Federal Reserve set to take big step towards first rate hike

Federal Reserve Chairman Jerome Powell attends the House Financial Services Committee hearing on Capitol Hill in Washington on September 30, 2021.

Al Drago | Reuters

The Federal Reserve is expected to announce a radical policy change on Wednesday that will pave the way for a first interest rate hike next year.

Markets expect the Fed to speed up the end of its bond buying program, changing the end date from June to March.

This would allow the central bank to start raising interest rates from zero, and Fed officials are expected to release a new forecast showing two to three interest rate hikes in 2022 and three to four more in 2023. Previously, there had been no consensus for a rate hike in 2022, although half of Fed officials expected at least one.

After its two-day meeting on Wednesday afternoon, the central bank is also expected to recognize that inflation is no longer the “transitional” or temporary problem that officials thought it was, and that rising prices price could be a bigger threat to the economy. The consumer price index rose 6.8% in November, and it could be still warm in December.

“I think it’s high time to get out of the easing activity,” said Rick Rieder, director of global fixed income investments at BlackRock.

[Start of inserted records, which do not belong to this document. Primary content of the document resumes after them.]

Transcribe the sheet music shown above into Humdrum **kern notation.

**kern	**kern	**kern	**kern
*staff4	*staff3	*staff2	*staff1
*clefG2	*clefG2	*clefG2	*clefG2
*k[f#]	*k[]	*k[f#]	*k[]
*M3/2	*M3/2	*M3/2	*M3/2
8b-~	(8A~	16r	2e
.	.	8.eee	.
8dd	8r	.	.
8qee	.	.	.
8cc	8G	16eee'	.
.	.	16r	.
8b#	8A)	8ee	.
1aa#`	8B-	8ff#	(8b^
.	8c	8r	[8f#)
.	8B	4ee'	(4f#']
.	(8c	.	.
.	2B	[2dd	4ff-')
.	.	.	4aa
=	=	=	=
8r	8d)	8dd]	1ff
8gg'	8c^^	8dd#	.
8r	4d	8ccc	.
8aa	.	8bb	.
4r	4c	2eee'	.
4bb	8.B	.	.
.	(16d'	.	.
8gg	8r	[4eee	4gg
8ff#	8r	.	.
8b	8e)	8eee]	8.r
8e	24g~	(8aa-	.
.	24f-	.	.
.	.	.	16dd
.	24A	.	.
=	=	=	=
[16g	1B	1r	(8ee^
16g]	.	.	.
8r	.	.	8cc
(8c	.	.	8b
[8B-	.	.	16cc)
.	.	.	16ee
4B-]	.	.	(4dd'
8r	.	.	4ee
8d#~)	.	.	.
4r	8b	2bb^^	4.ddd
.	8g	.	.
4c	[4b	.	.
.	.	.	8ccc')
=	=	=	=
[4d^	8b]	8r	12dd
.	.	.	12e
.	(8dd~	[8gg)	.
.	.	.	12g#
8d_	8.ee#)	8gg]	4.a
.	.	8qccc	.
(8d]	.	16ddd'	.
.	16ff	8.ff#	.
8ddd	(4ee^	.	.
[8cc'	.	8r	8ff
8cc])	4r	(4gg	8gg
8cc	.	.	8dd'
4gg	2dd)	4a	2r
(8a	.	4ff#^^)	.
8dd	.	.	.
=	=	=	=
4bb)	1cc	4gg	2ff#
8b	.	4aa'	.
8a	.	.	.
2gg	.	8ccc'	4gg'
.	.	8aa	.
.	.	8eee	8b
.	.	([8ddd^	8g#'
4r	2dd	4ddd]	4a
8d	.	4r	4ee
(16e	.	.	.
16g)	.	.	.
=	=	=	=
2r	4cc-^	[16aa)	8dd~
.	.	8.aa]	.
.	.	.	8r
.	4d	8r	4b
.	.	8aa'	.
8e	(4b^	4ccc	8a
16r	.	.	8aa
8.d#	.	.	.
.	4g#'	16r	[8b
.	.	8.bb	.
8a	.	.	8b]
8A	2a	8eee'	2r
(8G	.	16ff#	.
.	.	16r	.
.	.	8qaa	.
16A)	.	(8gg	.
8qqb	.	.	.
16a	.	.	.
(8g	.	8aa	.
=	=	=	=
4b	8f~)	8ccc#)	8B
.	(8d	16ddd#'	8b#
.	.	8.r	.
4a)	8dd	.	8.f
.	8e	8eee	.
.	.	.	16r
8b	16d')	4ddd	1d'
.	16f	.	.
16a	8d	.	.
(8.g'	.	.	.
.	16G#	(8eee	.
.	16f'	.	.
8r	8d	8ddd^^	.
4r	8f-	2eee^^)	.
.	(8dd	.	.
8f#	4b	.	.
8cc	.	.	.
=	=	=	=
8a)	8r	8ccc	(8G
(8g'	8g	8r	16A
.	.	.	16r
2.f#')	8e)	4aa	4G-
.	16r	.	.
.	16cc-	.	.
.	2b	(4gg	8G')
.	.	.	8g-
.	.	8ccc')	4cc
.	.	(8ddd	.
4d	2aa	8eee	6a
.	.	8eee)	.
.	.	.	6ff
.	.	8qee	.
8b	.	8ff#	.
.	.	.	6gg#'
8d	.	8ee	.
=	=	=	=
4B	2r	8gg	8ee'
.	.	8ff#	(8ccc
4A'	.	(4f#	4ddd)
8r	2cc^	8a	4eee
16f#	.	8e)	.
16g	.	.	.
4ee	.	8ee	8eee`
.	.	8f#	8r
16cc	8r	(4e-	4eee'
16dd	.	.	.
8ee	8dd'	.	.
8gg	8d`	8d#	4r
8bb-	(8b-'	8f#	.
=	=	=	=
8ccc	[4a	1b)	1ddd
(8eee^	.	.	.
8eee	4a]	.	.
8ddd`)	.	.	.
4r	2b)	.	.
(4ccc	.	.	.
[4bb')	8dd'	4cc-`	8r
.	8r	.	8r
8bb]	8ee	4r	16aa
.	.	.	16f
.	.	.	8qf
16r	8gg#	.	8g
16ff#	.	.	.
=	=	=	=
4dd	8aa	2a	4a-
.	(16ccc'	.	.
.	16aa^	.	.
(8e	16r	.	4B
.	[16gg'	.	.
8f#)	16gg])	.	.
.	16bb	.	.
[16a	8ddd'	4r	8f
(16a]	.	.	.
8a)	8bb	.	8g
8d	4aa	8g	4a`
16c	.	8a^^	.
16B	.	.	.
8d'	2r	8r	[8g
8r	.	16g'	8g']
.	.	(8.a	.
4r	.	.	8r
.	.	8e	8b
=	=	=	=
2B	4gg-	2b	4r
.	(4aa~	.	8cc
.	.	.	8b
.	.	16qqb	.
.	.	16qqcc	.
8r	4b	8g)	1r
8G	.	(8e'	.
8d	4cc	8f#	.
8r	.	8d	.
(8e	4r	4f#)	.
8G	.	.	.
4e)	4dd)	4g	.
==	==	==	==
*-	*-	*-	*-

The Fed implemented its quantitative easing program to combat the effects of the pandemic in early 2020, and it also reduced its target federal funds rate to zero.

Market preparation

Fed officials in mid-November began discussing the idea of ​​a faster cut, and they were successful in shifting market expectations to seek an earlier end to the $ 120 billion a month d ‘bond purchases. Market expectations have also shifted regarding the timing of interest rate hikes from late next year to early June.

Rieder said that by ending bond purchases earlier, the Fed is giving itself the opportunity to raise interest rates. “I think they can raise rates in 2022. I don’t think there is any rush,” Rieder said.

He said the Fed could increase twice in 2022 and three to four times in 2023.

“I think the data will determine when they’re going to start. I don’t think the Fed has any clue that they have to start in any given quarter,” he said. Rieder said the Fed would then be able to better understand how far inflation persists and whether the virus continues to pose a risk to the global economy into the new year.

While the Fed should appear hawkish or in tightening mode, Fed Chairman Jerome Powell could be much less hawkish when he addresses the press at 2:30 p.m. ET on Wednesday, 30 minutes after the release of the press release. and forecasts by the central bank. .

“For them to justify accelerating the reduction, the FOMC’s statement must be pretty blunt,” said Vince Reinhart, chief economist at Dreyfus & Mellon. Powell will likely discuss both rising inflation, but also why the Fed might remain somewhat cautious.

“We have taken our ‘transitional’ retirement, but the transition seems to be important because it has made a rapid transition,” said Reinhart. “He could spend time talking about the mutations in the virus and the risks to the outlook and things that could go wrong.”

joker balance sheet

The big wild card for the markets is what the Fed says about its balance sheet, which was $ 4.1 trillion in January 2020 before the pandemic but has swelled to $ 8.7 trillion. As balance sheet securities mature, the Fed replaces them, separately buying billions more in treasury bills each month.

“It would be very surprising for the market if they said that we don’t need to keep the size at these levels,” Rieder said. The Fed is more likely to reduce its balance sheet after raising interest rates, he said.

But the Fed’s final balance sheet reduction could sometimes have an even bigger impact on the market than a hike in interest rates, he said.

Economists at Goldman Sachs have presented a scenario for the runoff, which they believe may be less conservative than it was in the last cycle following the financial crisis. The trickle-down would start if the Fed let the securities simply mature, and by not replacing them, the balance sheet would start to shrink.

“We expect the fourth rate hike to come in the first half of 2023, so our best guess so far is that the runoff will start around that time. Research on balance sheet policy implies that the impact of the runoff on rates interest rate, broader financial conditions, growth, and inflation are expected to be modest, well below that of the rate hikes we expect, ”they wrote in a note. “However, markets have at times reacted strongly to reductions in balance sheet accommodation in the past.”

Diane Swonk, chief economist at Grant Thornton, expects the Fed to discuss the balance sheet at this meeting but take no action.

“I think he will be asked about the track record,” Swonk said. “They tried to let their balance sheet drain before. It’s something we should expect to happen also faster this time around. I don’t think they’ve made that decision yet… I don’t. wouldn’t be surprised to see it in the [meeting] minutes.”